• WHAT THE EXERCISE ASKS
Taking the data below, please print only the lines from the line holding "text: (166, 114) -> (94, 69), 5~10 -> 0~10" to the line holding "line: (1120, 1158) -> (622, 855), added", inclusive, with pictures omitted.

(DATASET RECORDS begins)

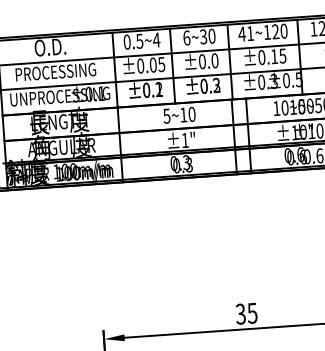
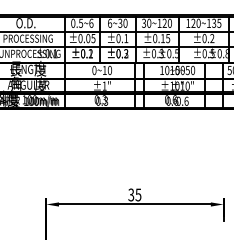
text: (245, 32) -> (146, 22), 41~120 -> 30~120
text: (156, 38) -> (91, 22), 0.5~4 -> 0.5~6
text: (215, 60) -> (126, 38), ±0.0 -> ±0.1
text: (166, 114) -> (94, 69), 5~10 -> 0~10

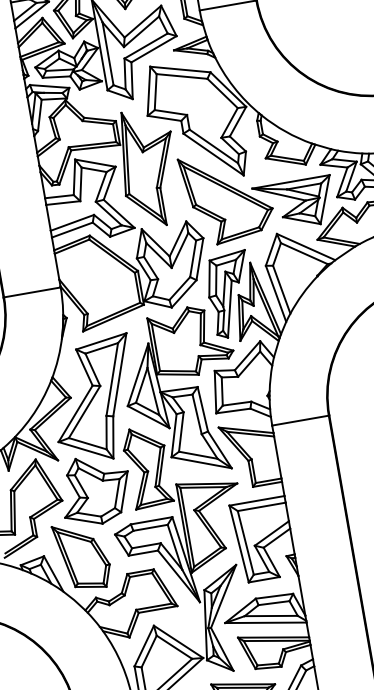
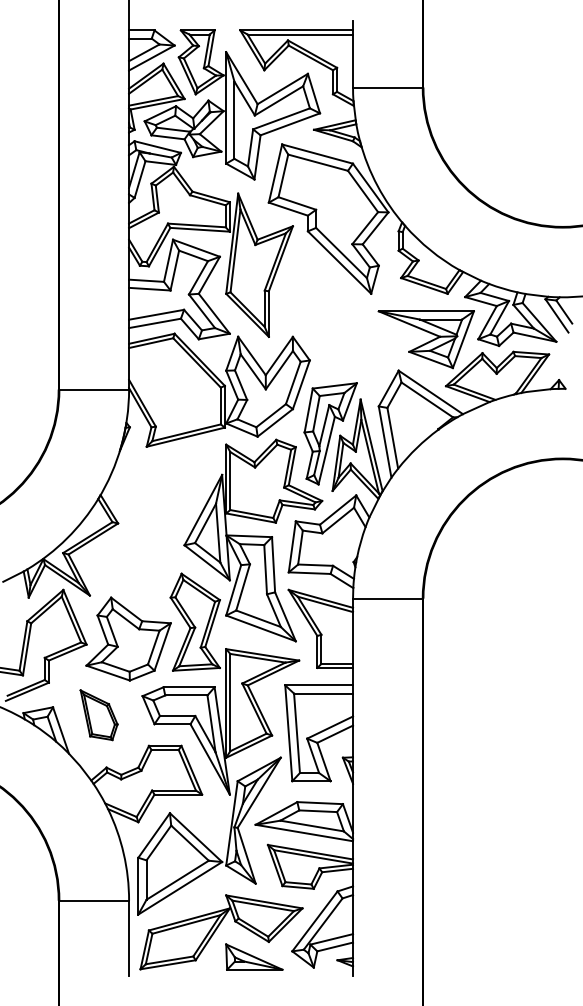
part: (226, 196) -> (346, 315), removed
part: (94, 399) -> (146, 530), removed
part: (81, 555) -> (98, 714), size x0.6

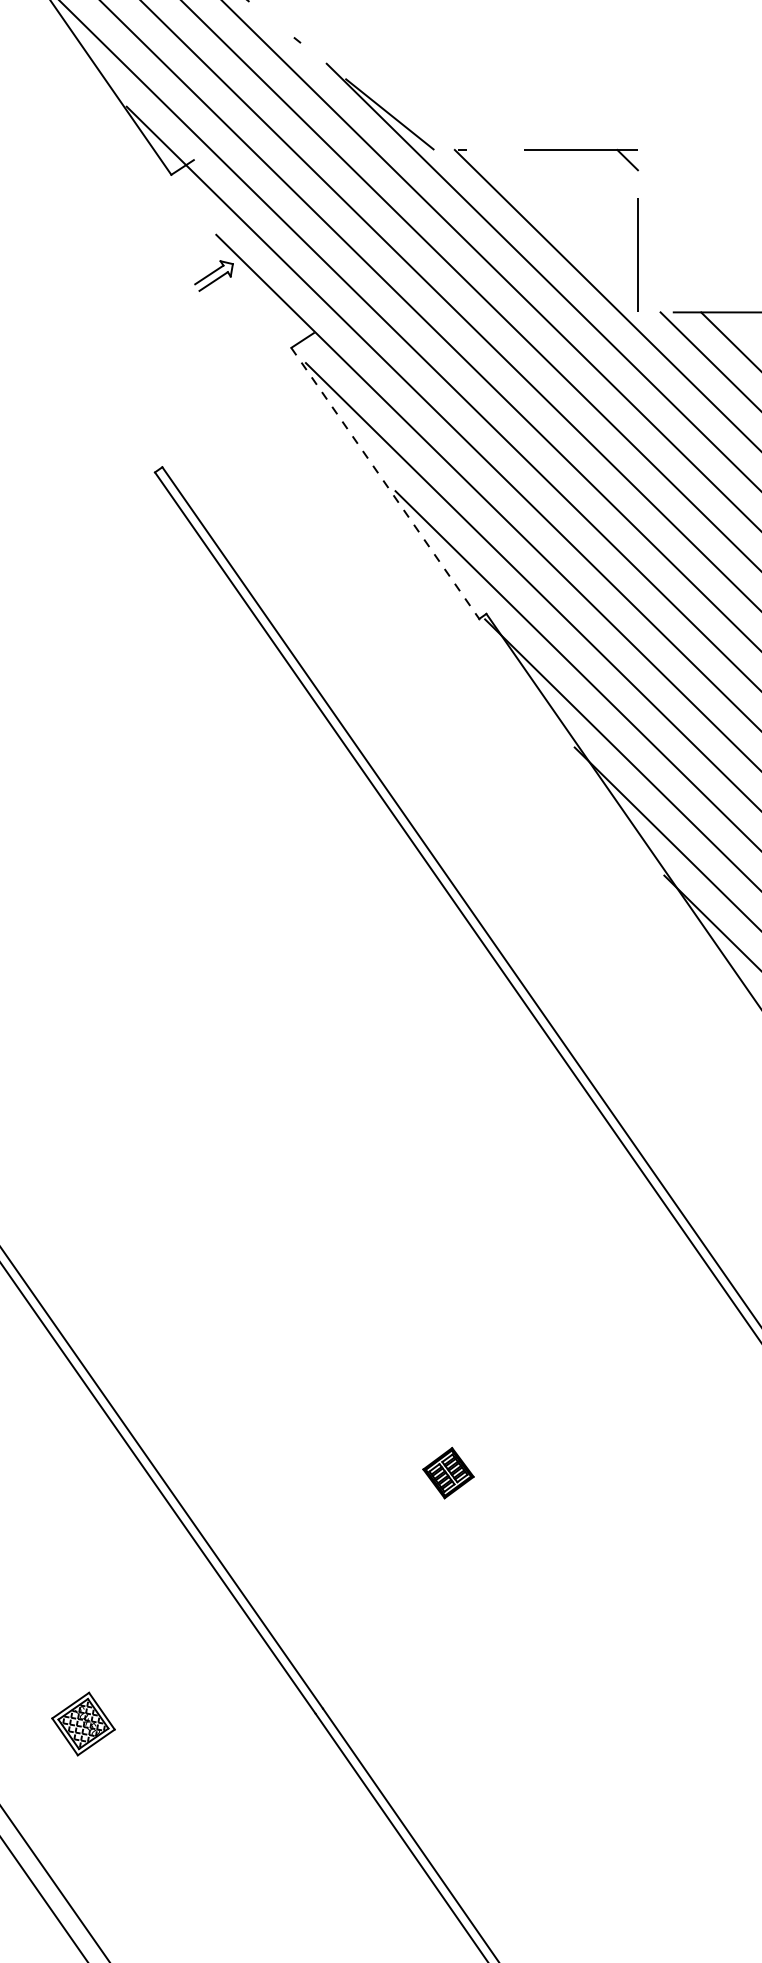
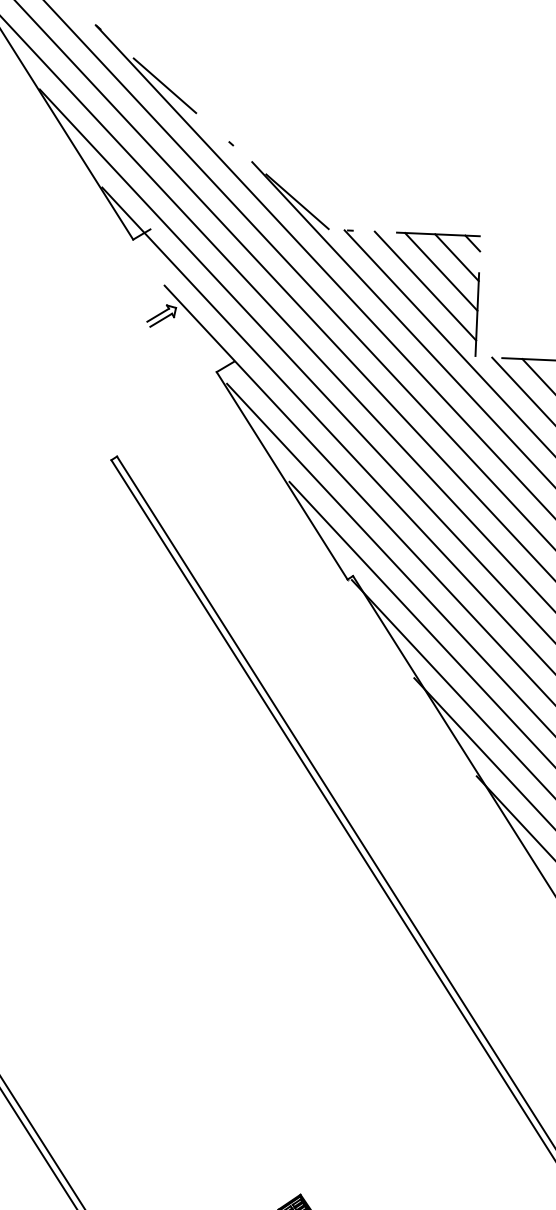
line: (606, 179) -> (456, 257), added
line: (586, 199) -> (440, 271), added
line: (566, 219) -> (425, 285), added
line: (385, 483) -> (282, 475), dashed -> solid

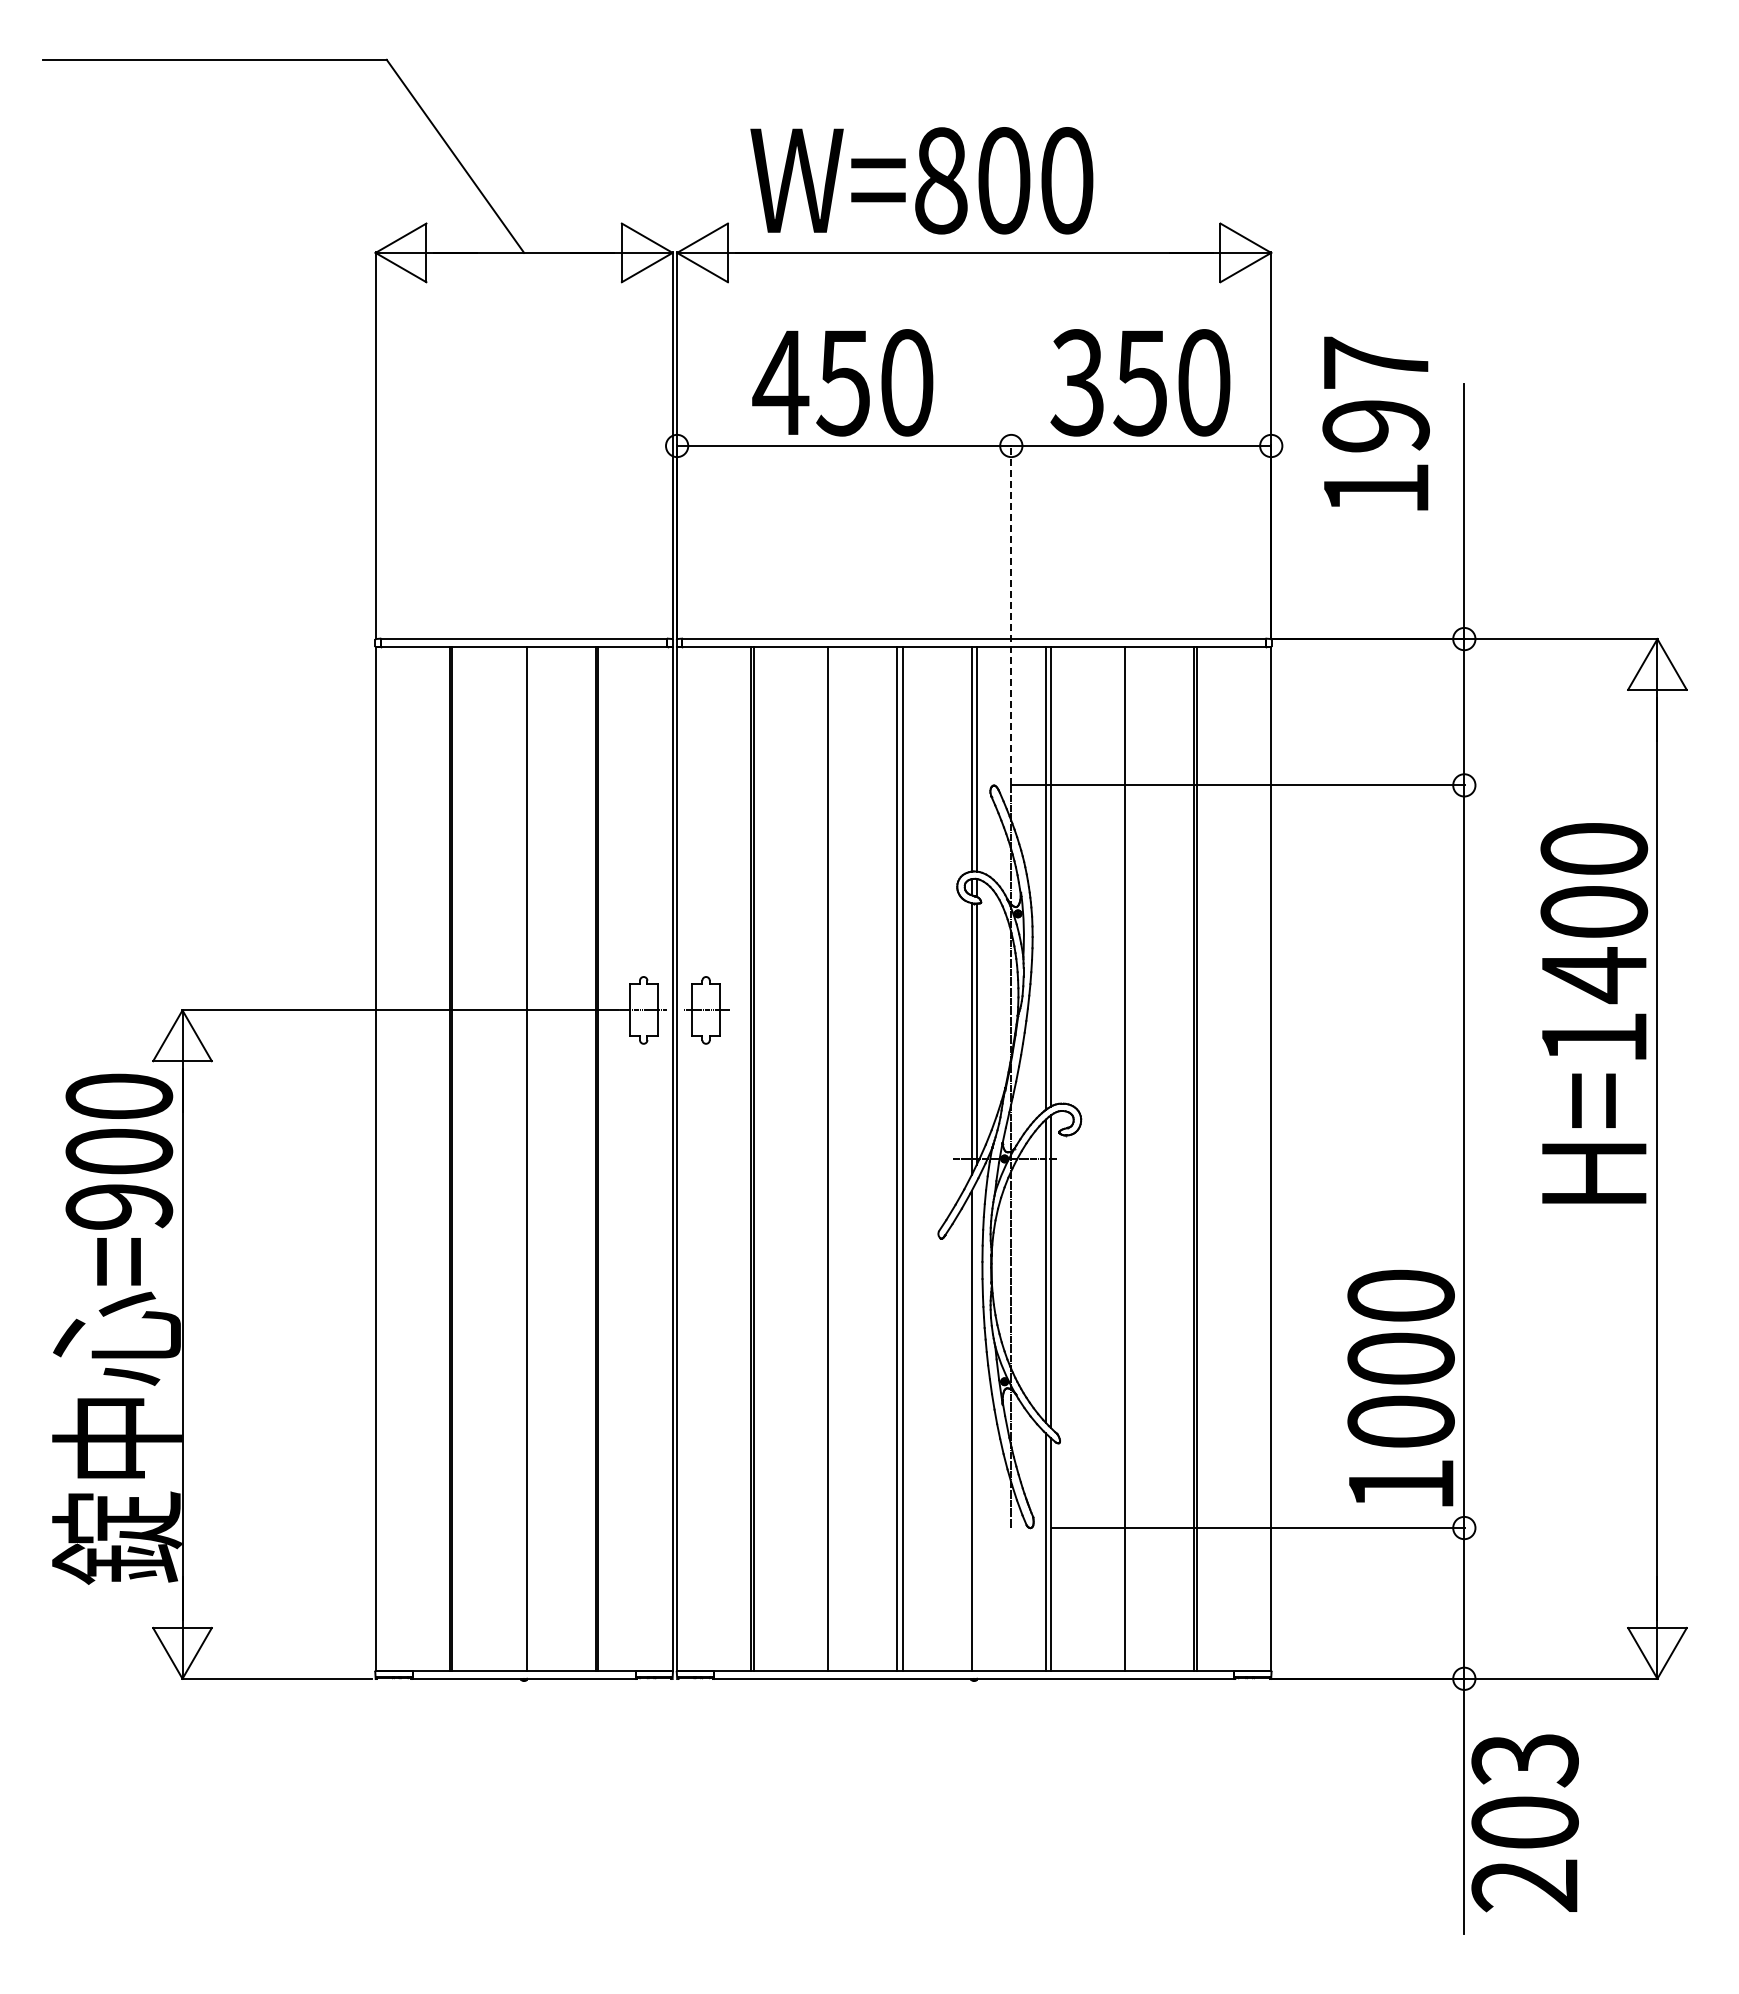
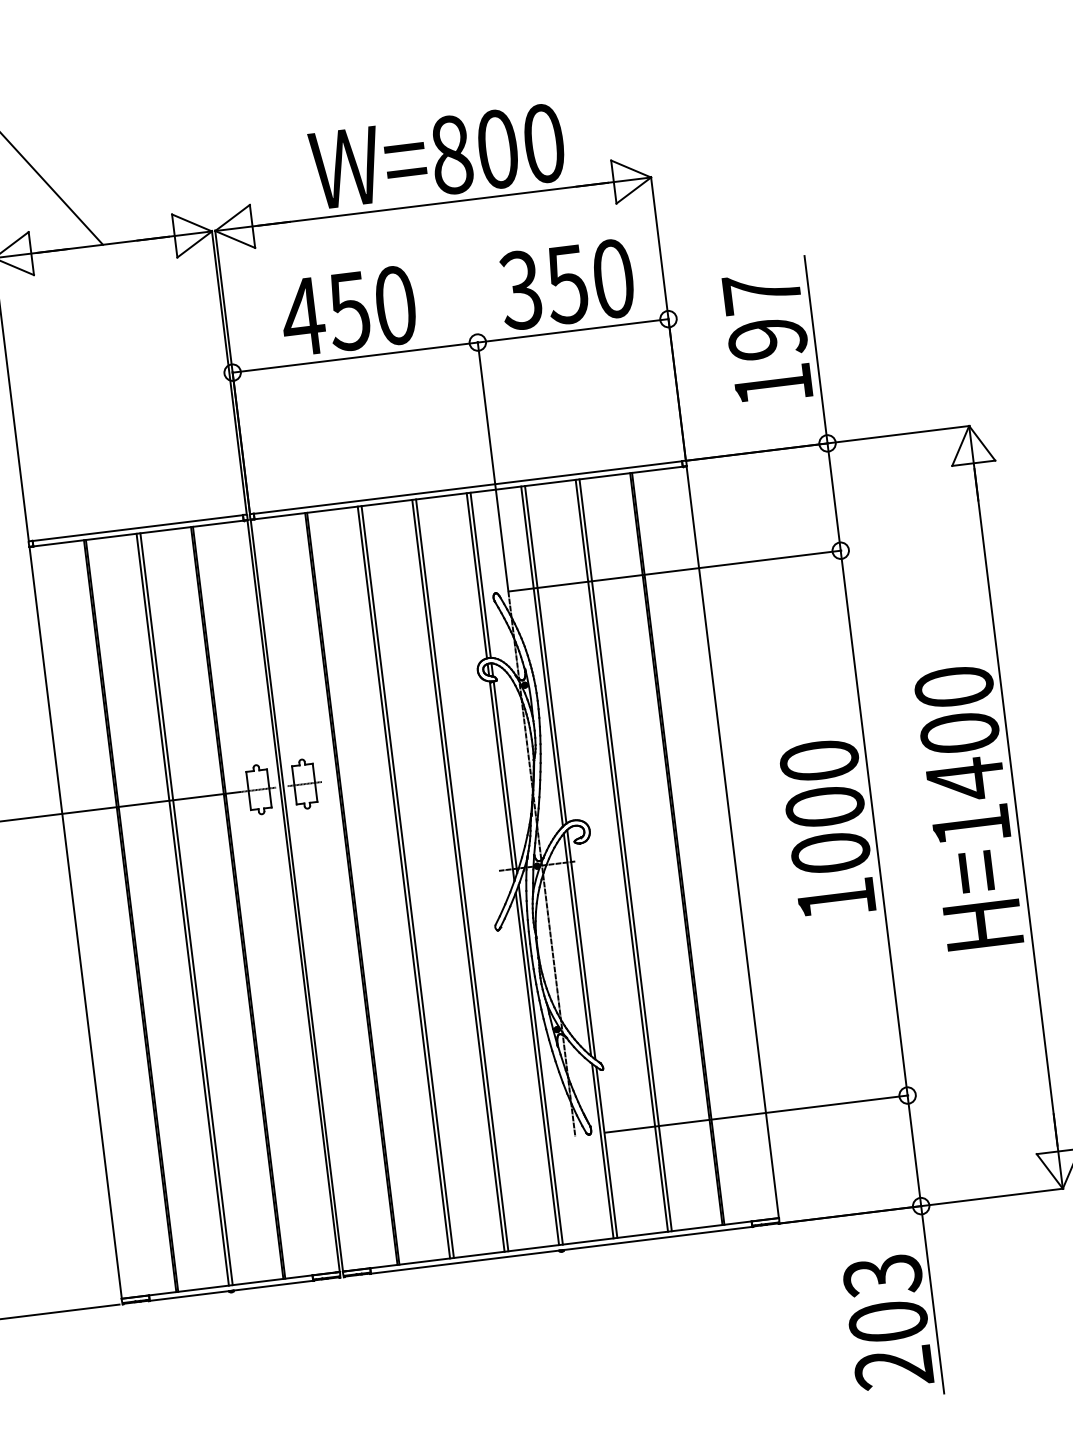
text: (921, 180) -> (437, 156), moved
text: (1375, 423) -> (766, 337), moved
line: (1011, 614) -> (493, 466), dashed -> solid
text: (1594, 1013) -> (969, 807), moved
line: (521, 1158) -> (182, 909), added
line: (823, 1158) -> (404, 882), added
line: (1120, 1158) -> (622, 855), added
text: (1400, 1387) -> (827, 828), moved
line: (976, 1426) -> (540, 1064), added
text: (1524, 1823) -> (887, 1322), moved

(DATASET RECORDS ends)

• WRITTEN RESPONSE
text: (166, 114) -> (94, 69), 5~10 -> 0~10

part: (226, 196) -> (346, 315), removed
part: (94, 399) -> (146, 530), removed
part: (81, 555) -> (98, 714), size x0.6

line: (606, 179) -> (456, 257), added
line: (586, 199) -> (440, 271), added
line: (566, 219) -> (425, 285), added
line: (385, 483) -> (282, 475), dashed -> solid

text: (921, 180) -> (437, 156), moved
text: (1375, 423) -> (766, 337), moved
line: (1011, 614) -> (493, 466), dashed -> solid
text: (1594, 1013) -> (969, 807), moved
line: (521, 1158) -> (182, 909), added
line: (823, 1158) -> (404, 882), added
line: (1120, 1158) -> (622, 855), added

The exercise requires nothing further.